Records from a collection ▸
——

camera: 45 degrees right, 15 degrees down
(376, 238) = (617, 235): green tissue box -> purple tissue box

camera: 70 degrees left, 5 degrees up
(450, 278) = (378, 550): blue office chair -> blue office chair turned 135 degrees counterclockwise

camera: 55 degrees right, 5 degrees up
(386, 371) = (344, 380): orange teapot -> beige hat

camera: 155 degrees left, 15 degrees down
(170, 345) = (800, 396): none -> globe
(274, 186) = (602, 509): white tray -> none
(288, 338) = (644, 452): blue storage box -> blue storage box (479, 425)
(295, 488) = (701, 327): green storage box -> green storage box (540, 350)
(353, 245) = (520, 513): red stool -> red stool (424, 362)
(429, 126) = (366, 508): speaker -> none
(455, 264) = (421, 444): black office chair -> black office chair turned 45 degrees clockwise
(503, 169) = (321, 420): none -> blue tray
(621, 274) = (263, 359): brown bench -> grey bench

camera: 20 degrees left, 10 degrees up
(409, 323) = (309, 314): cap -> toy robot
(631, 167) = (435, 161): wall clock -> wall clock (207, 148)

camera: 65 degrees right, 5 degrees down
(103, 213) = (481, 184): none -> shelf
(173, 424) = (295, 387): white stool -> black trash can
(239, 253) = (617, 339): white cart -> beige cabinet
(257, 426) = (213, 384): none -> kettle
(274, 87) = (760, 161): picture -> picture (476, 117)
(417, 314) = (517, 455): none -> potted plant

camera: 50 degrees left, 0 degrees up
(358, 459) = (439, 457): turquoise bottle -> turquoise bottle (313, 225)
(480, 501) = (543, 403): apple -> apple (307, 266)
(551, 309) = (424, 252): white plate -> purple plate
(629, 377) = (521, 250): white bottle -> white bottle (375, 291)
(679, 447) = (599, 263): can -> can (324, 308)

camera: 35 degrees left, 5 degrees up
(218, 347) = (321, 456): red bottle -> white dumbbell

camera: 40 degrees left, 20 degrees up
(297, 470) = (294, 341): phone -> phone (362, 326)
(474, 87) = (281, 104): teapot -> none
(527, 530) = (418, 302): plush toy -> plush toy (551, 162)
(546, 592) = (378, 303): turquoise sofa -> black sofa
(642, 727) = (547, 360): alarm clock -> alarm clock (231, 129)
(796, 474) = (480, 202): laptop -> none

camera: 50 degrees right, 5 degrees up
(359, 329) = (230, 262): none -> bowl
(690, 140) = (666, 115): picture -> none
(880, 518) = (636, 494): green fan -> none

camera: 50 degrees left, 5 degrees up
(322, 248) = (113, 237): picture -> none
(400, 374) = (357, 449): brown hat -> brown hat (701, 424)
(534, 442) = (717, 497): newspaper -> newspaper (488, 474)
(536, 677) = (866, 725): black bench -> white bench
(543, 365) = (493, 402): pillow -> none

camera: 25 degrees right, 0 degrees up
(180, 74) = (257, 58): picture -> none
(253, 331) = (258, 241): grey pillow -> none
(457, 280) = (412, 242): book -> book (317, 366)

——

PROBLEM DETAILS ▸
Take the lines from the first line of the records through the line holding "camera: 155 degrees left, 15 degrees down", both included, and please reproduce them exactly with nothing added.

SOLUTION FOR THIS TASK ▸
camera: 45 degrees right, 15 degrees down
(376, 238) = (617, 235): green tissue box -> purple tissue box

camera: 70 degrees left, 5 degrees up
(450, 278) = (378, 550): blue office chair -> blue office chair turned 135 degrees counterclockwise

camera: 55 degrees right, 5 degrees up
(386, 371) = (344, 380): orange teapot -> beige hat

camera: 155 degrees left, 15 degrees down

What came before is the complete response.